Moncef Slaoui, the chief scientist in charge of U.S. efforts to find a COVID-19 vaccine, now known as Operation Warp Speed, was GSK’s Chairman of Vaccines in 2009. Slaoui oversaw the development and safety testing of GSK’s H1N1 Pandemrix.
In July 2020, Sanofi and GSK secured a $2.1 billion deal to supply the U.S. with 100 million doses of their vaccine. The partnership is a collaboration between a modified Sanofi flu shot and GSK’s AS03 adjuvant, the same compound believed to be responsible for causing permanent brain damage in at least 1,300 European children during the H1N1 swine flu.
If history repeats itself and GSK’s COVID vaccine causes adverse effects, taxpayers — not the vaccine maker — will once again be on the hook for damages.

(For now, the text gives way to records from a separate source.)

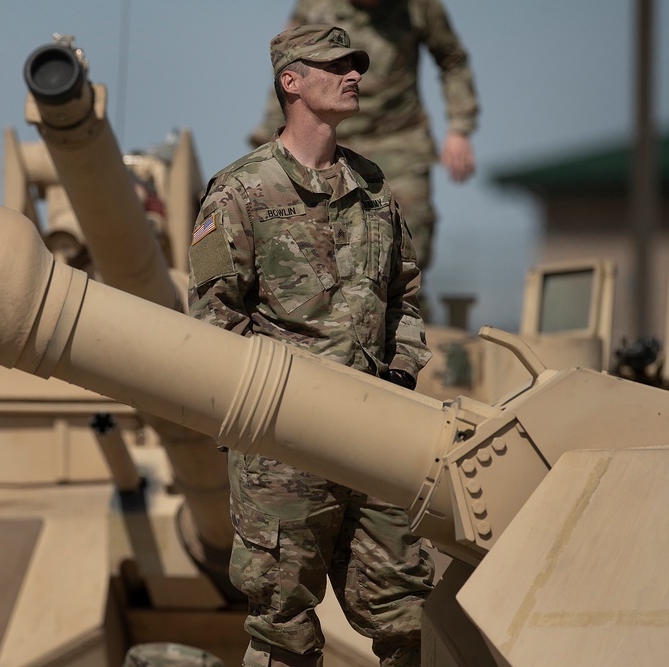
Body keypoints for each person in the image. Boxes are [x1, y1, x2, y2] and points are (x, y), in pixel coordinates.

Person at [188, 24, 434, 667]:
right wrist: (275, 409)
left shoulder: (374, 189)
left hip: (374, 436)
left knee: (410, 620)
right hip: (282, 445)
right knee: (282, 627)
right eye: (335, 65)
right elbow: (214, 319)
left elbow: (404, 300)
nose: (353, 74)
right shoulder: (241, 190)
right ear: (290, 81)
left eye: (355, 64)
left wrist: (399, 380)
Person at [248, 0, 479, 275]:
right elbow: (292, 66)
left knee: (410, 243)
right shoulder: (315, 6)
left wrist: (459, 129)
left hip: (400, 140)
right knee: (323, 235)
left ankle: (404, 306)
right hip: (331, 138)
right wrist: (270, 140)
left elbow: (452, 60)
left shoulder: (419, 7)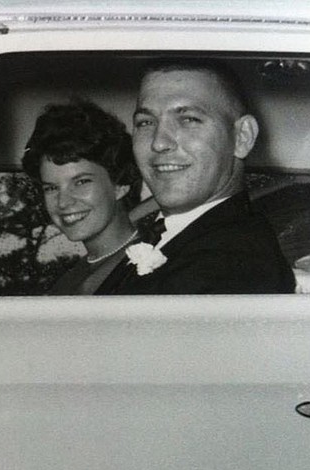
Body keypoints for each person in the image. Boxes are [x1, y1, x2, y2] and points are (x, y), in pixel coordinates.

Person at [96, 57, 295, 294]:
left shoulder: (231, 266)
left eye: (188, 119)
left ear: (242, 137)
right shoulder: (182, 235)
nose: (159, 143)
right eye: (146, 122)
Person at [22, 99, 143, 295]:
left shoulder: (152, 264)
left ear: (120, 185)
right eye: (51, 188)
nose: (63, 202)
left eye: (81, 182)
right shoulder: (70, 280)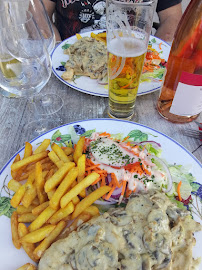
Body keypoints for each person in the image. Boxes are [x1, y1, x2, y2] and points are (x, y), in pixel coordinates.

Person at [42, 0, 182, 42]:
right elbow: (38, 14)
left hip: (131, 55)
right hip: (71, 54)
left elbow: (173, 18)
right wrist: (56, 52)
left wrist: (153, 55)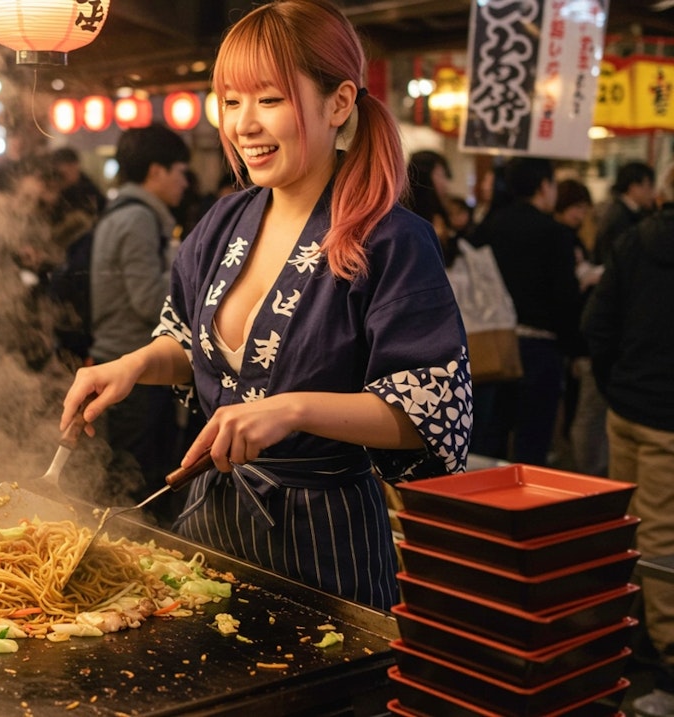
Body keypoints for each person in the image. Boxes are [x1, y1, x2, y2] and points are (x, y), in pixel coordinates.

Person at [61, 0, 471, 611]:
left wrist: (291, 410)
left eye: (269, 100)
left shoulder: (391, 238)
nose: (243, 125)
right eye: (230, 102)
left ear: (339, 102)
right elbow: (190, 340)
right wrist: (135, 366)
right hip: (210, 532)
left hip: (326, 550)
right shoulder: (225, 219)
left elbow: (429, 412)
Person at [581, 163, 674, 717]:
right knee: (662, 541)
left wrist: (616, 386)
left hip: (628, 407)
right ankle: (666, 662)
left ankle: (623, 639)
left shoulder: (632, 241)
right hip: (665, 416)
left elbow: (598, 324)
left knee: (629, 528)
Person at [86, 123, 190, 524]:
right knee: (140, 483)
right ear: (156, 171)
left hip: (121, 360)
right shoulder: (138, 219)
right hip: (135, 369)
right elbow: (148, 299)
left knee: (127, 474)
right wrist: (196, 288)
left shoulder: (120, 213)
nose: (184, 181)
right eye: (180, 170)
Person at [470, 157, 582, 466]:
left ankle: (480, 507)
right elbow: (565, 298)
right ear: (544, 186)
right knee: (532, 441)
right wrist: (574, 348)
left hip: (493, 343)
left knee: (490, 437)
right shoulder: (554, 232)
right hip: (539, 346)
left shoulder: (490, 226)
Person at [553, 178, 607, 476]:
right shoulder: (560, 238)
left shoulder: (572, 237)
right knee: (579, 410)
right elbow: (564, 294)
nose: (581, 214)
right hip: (570, 338)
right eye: (576, 207)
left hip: (573, 337)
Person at [593, 160, 655, 268]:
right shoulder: (620, 216)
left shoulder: (624, 210)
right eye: (648, 186)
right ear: (633, 187)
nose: (652, 192)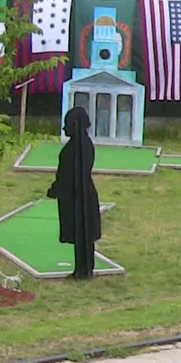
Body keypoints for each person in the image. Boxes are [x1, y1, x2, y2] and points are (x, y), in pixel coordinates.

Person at [48, 105, 102, 279]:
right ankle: (82, 269)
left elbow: (69, 173)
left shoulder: (80, 147)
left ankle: (84, 270)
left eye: (68, 124)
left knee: (82, 233)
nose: (65, 128)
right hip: (78, 194)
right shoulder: (82, 145)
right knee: (81, 234)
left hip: (79, 196)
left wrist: (57, 188)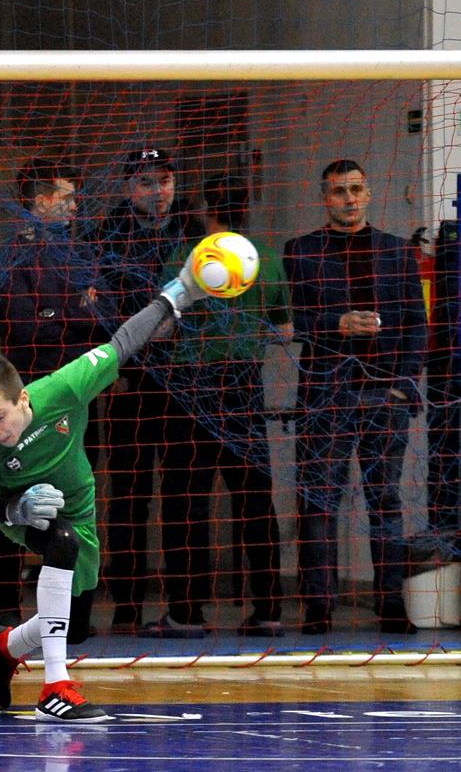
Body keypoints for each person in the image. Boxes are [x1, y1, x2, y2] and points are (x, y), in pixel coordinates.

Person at [0, 244, 212, 722]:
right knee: (61, 543)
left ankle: (5, 645)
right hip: (25, 514)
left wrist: (176, 295)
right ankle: (55, 690)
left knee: (73, 623)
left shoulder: (64, 389)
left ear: (22, 398)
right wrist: (16, 509)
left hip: (79, 506)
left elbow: (123, 342)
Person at [141, 174, 294, 638]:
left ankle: (186, 612)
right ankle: (268, 610)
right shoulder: (267, 259)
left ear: (206, 208)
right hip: (245, 388)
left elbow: (162, 327)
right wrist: (245, 332)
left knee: (186, 500)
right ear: (247, 206)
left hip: (194, 388)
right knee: (254, 499)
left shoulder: (186, 258)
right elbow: (285, 331)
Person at [282, 159, 427, 635]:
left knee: (385, 500)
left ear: (369, 193)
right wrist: (337, 324)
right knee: (319, 501)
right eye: (339, 191)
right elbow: (294, 323)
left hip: (384, 396)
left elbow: (417, 326)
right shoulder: (301, 251)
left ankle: (391, 604)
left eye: (356, 189)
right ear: (325, 198)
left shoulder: (397, 251)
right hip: (326, 396)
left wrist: (404, 385)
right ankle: (318, 607)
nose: (349, 199)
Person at [0, 157, 106, 626]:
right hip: (27, 400)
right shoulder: (11, 256)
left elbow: (105, 318)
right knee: (17, 500)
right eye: (67, 197)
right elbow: (23, 328)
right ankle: (3, 607)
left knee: (77, 502)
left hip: (76, 400)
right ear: (40, 200)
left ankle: (73, 611)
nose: (75, 207)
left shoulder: (83, 253)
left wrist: (64, 315)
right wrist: (77, 312)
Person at [95, 146, 203, 634]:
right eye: (145, 182)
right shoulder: (105, 235)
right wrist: (114, 365)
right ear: (128, 188)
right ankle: (127, 606)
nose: (157, 191)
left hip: (186, 382)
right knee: (128, 498)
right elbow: (97, 309)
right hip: (130, 383)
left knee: (184, 497)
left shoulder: (197, 235)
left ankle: (186, 605)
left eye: (165, 180)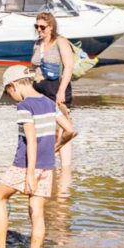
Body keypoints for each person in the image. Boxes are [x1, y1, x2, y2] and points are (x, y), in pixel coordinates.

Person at [0, 66, 76, 248]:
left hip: (24, 165)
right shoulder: (49, 103)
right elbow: (70, 130)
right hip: (47, 166)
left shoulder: (24, 106)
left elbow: (30, 141)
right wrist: (56, 147)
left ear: (13, 86)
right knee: (37, 211)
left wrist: (29, 174)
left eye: (8, 93)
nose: (11, 97)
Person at [30, 11, 76, 173]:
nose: (39, 30)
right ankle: (49, 164)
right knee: (43, 128)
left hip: (56, 88)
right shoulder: (37, 44)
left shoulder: (60, 42)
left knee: (62, 128)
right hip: (39, 89)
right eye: (36, 26)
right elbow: (34, 66)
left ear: (51, 27)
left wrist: (61, 91)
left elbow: (69, 66)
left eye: (42, 27)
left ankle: (65, 169)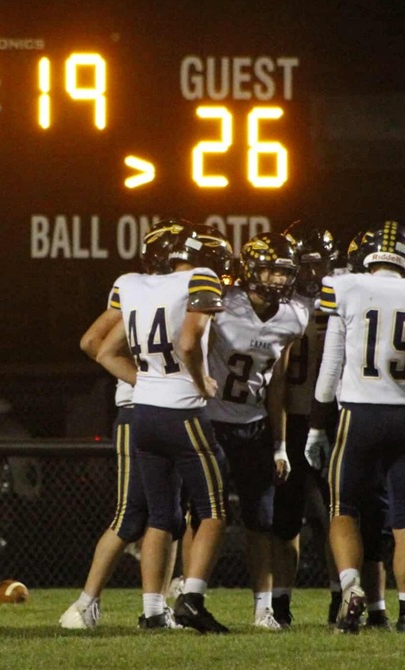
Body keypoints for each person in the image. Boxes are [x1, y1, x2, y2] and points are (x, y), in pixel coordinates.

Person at [313, 221, 405, 633]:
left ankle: (352, 586)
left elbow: (329, 370)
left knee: (344, 509)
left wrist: (316, 428)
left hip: (358, 414)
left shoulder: (345, 287)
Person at [95, 221, 232, 633]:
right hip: (182, 412)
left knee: (160, 516)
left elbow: (104, 351)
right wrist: (198, 380)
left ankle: (154, 610)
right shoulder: (201, 278)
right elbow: (189, 343)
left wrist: (149, 380)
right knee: (214, 510)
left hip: (143, 413)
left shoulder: (134, 283)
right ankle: (191, 598)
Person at [59, 222, 181, 629]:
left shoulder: (175, 291)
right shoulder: (139, 290)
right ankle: (84, 604)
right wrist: (146, 380)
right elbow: (93, 343)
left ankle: (157, 606)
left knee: (169, 517)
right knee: (131, 516)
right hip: (138, 410)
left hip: (167, 410)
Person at [205, 230, 309, 629]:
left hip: (253, 426)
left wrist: (280, 444)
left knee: (260, 522)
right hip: (212, 422)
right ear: (249, 269)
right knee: (202, 517)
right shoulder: (220, 304)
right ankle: (188, 593)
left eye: (284, 273)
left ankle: (263, 607)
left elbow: (279, 384)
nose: (278, 280)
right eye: (270, 270)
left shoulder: (293, 317)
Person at [272, 223, 344, 627]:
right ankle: (282, 602)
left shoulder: (285, 304)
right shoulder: (327, 301)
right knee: (291, 521)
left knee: (329, 515)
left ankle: (335, 596)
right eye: (307, 265)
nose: (313, 273)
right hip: (308, 417)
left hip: (317, 417)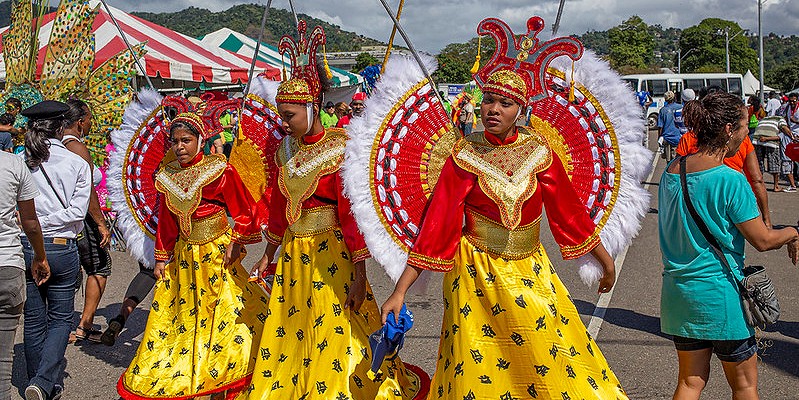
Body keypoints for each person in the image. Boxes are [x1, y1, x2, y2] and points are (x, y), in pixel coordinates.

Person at [381, 68, 627, 399]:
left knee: (547, 347)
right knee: (478, 362)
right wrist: (400, 291)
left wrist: (606, 262)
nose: (493, 109)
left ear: (522, 110)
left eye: (506, 103)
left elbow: (570, 215)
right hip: (474, 274)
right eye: (489, 100)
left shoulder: (540, 152)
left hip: (530, 268)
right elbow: (436, 229)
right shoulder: (464, 155)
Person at [247, 21, 424, 399]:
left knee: (335, 324)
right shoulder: (284, 151)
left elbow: (350, 214)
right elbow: (280, 207)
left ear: (313, 109)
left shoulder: (341, 147)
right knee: (293, 324)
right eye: (281, 114)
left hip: (332, 255)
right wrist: (268, 252)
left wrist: (360, 273)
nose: (284, 122)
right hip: (295, 256)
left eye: (291, 115)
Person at [117, 110, 268, 399]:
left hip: (216, 253)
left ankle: (225, 373)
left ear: (201, 140)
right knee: (186, 315)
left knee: (223, 310)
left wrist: (237, 241)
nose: (180, 147)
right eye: (175, 141)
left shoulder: (220, 170)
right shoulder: (168, 175)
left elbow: (244, 210)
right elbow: (167, 221)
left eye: (186, 140)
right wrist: (161, 257)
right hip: (185, 258)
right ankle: (194, 368)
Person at [658, 91, 799, 400]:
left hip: (679, 296)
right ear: (728, 130)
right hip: (721, 296)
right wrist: (790, 232)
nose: (747, 133)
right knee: (744, 386)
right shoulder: (730, 180)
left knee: (689, 383)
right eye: (745, 126)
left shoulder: (671, 172)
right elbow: (762, 239)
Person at [20, 100, 91, 400]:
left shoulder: (19, 162)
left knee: (34, 320)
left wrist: (36, 223)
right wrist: (49, 222)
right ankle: (44, 381)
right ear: (62, 127)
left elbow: (15, 210)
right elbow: (77, 212)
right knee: (61, 319)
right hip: (62, 247)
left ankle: (39, 382)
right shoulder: (77, 163)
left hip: (27, 245)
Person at [677, 87, 773, 227]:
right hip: (733, 207)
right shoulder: (741, 140)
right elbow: (756, 179)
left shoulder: (688, 138)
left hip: (696, 207)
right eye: (746, 125)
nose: (747, 130)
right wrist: (766, 220)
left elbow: (679, 176)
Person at [60, 99, 112, 343]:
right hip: (83, 219)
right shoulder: (78, 149)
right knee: (100, 267)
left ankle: (58, 326)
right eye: (90, 118)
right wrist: (101, 223)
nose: (92, 123)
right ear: (80, 122)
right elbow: (87, 191)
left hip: (60, 220)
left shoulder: (53, 146)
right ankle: (85, 324)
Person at [0, 150, 49, 399]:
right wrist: (40, 256)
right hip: (7, 265)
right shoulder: (12, 164)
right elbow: (30, 222)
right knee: (3, 358)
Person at [753, 116, 791, 192]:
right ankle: (776, 186)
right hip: (769, 141)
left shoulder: (765, 118)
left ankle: (759, 185)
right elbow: (784, 128)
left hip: (757, 139)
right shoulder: (781, 119)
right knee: (774, 163)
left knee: (759, 163)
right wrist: (792, 136)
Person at [779, 93, 799, 192]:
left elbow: (793, 120)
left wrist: (796, 121)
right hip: (790, 136)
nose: (792, 103)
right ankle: (793, 184)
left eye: (794, 101)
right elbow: (784, 119)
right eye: (790, 101)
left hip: (797, 137)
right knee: (788, 159)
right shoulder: (787, 107)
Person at [657, 90, 684, 159]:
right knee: (676, 159)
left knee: (668, 160)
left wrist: (659, 138)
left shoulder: (663, 110)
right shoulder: (681, 107)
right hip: (678, 137)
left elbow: (660, 126)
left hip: (666, 137)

This is because in March 2020, the U.S. Department of Health and Human Services issued a declaration under the Public Readiness and Emergency Preparedness Act, or PREP Act, that broadens immunity for COVID vaccine makers, protecting them “against any claim of loss caused by, arising out of, relating to, or resulting from the manufacture, distribution, administration or use of medical countermeasures,” including vaccines.
These new protections are on top of those already granted to vaccine makers under the National Childhood Vaccine Injury Act (NCVIA) of 1986. NCVIA’s purpose is to eliminate the potential financial liability of vaccine manufacturers in the face of vaccine injury claims.